By the time our direction of march was veering to the right, at apex of our circular march, past twelve o’clock, arcing directly in front of the building whence the Swedish Nightingale would have been singing from the balcony, we found that the two halves of bands, now over one hundred metres apart, were performing a totally new version of Charles Ives’ “Three Places in New England.” In that composition, Ives simulates the listener hearing different tunes from three different bands playing in three separate parks and producing a cacophonous mixture—the musical metaphoric equivalent of a ball of wool somewhat tangled after several cats have fought over it. As our part of the band continued to march to towards those waiting for them the composition gradually untangled to become gelled in one piece again, thank goodness, and the glorious, celebratory spectacle we were privileged to enjoy became, deservedly, the very pinnacle of the entire tour!

The morning of our departure back to so-called modern Britain, encompassing travelling a century in the time it took to fly the Atlantic Ocean, I’d had plenty of time to refresh myself and muse over the glorious memories I was taking back home in my head as a result of my gentle wander round the French Quarter and to come down to earth. However, there was still one untidy melee to overcome.

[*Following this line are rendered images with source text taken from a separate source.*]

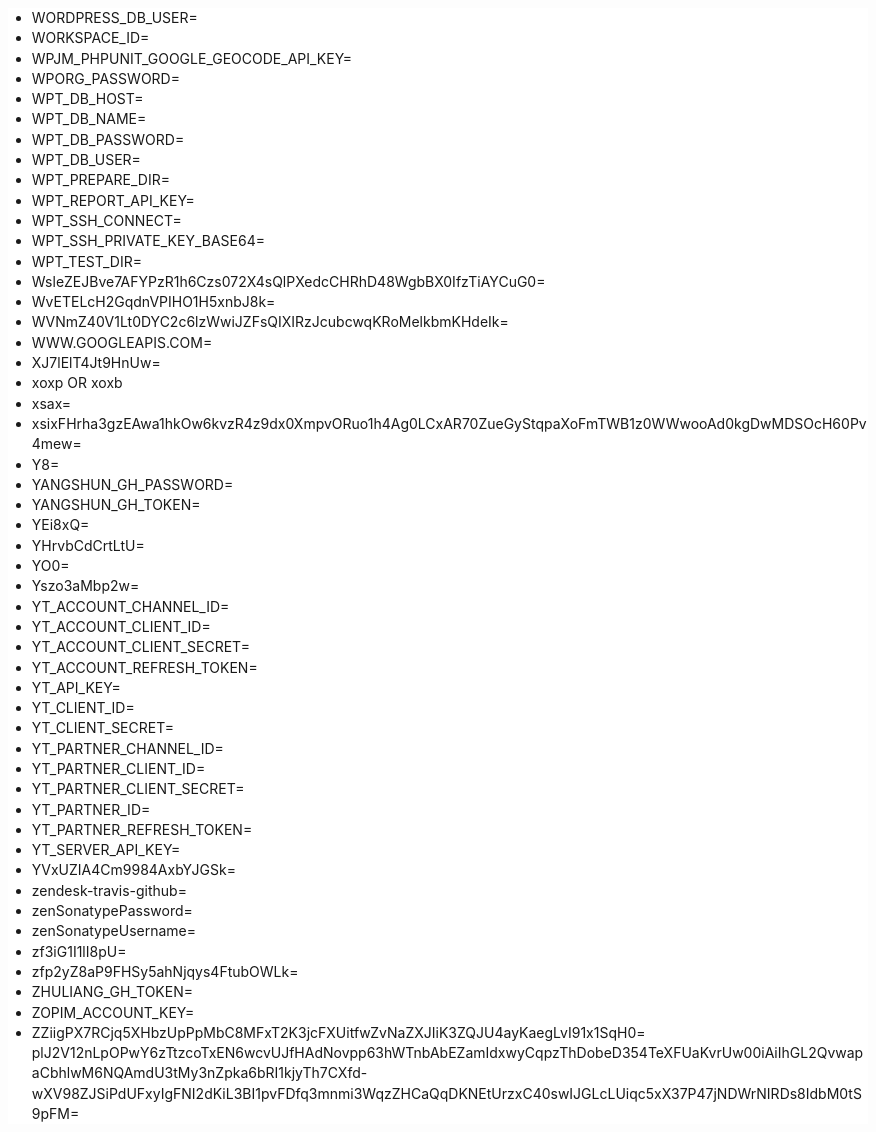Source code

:- WORDPRESS_DB_USER=
- WORKSPACE_ID=
- WPJM_PHPUNIT_GOOGLE_GEOCODE_API_KEY=
- WPORG_PASSWORD=
- WPT_DB_HOST=
- WPT_DB_NAME=
- WPT_DB_PASSWORD=
- WPT_DB_USER=
- WPT_PREPARE_DIR=
- WPT_REPORT_API_KEY=
- WPT_SSH_CONNECT=
- WPT_SSH_PRIVATE_KEY_BASE64=
- WPT_TEST_DIR=
- WsleZEJBve7AFYPzR1h6Czs072X4sQlPXedcCHRhD48WgbBX0IfzTiAYCuG0=
- WvETELcH2GqdnVPIHO1H5xnbJ8k=
- WVNmZ40V1Lt0DYC2c6lzWwiJZFsQIXIRzJcubcwqKRoMelkbmKHdeIk=
- WWW.GOOGLEAPIS.COM=
- XJ7lElT4Jt9HnUw=
- xoxp OR xoxb
- xsax=
- xsixFHrha3gzEAwa1hkOw6kvzR4z9dx0XmpvORuo1h4Ag0LCxAR70ZueGyStqpaXoFmTWB1z0WWwooAd0kgDwMDSOcH60Pv4mew=
- Y8=
- YANGSHUN_GH_PASSWORD=
- YANGSHUN_GH_TOKEN=
- YEi8xQ=
- YHrvbCdCrtLtU=
- YO0=
- Yszo3aMbp2w=
- YT_ACCOUNT_CHANNEL_ID=
- YT_ACCOUNT_CLIENT_ID=
- YT_ACCOUNT_CLIENT_SECRET=
- YT_ACCOUNT_REFRESH_TOKEN=
- YT_API_KEY=
- YT_CLIENT_ID=
- YT_CLIENT_SECRET=
- YT_PARTNER_CHANNEL_ID=
- YT_PARTNER_CLIENT_ID=
- YT_PARTNER_CLIENT_SECRET=
- YT_PARTNER_ID=
- YT_PARTNER_REFRESH_TOKEN=
- YT_SERVER_API_KEY=
- YVxUZIA4Cm9984AxbYJGSk=
- zendesk-travis-github=
- zenSonatypePassword=
- zenSonatypeUsername=
- zf3iG1I1lI8pU=
- zfp2yZ8aP9FHSy5ahNjqys4FtubOWLk=
- ZHULIANG_GH_TOKEN=
- ZOPIM_ACCOUNT_KEY=
- ZZiigPX7RCjq5XHbzUpPpMbC8MFxT2K3jcFXUitfwZvNaZXJIiK3ZQJU4ayKaegLvI91x1SqH0=
plJ2V12nLpOPwY6zTtzcoTxEN6wcvUJfHAdNovpp63hWTnbAbEZamIdxwyCqpzThDobeD354TeXFUaKvrUw00iAiIhGL2QvwapaCbhlwM6NQAmdU3tMy3nZpka6bRI1kjyTh7CXfd- wXV98ZJSiPdUFxyIgFNI2dKiL3BI1pvFDfq3mnmi3WqzZHCaQqDKNEtUrzxC40swIJGLcLUiqc5xX37P47jNDWrNIRDs8IdbM0tS9pFM=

When I finally went back into the hotel foyer in N.O. and announced that I’d taken photos in George Lewis’s house, I was overwhelmed with requests for copies of them. By the time we were airborne I had at least a dozen firm orders which I was happy to fulfill. I made the point, however, that I would willingly let all those on my list have their photographic “memoirs” only after the completion of one more important task on arriving home.

I would first send the owner of George Lewis’s house both the sets of recordings which he had not had before, with grateful thanks for his plenteous and sensitive hospitality which had been a fine example of the generosity of the individual dwellers in New Orleans, to back up that of the bounteous musical gifts of the City itself.

David Stanners is a life-long jazz fan living in the UK.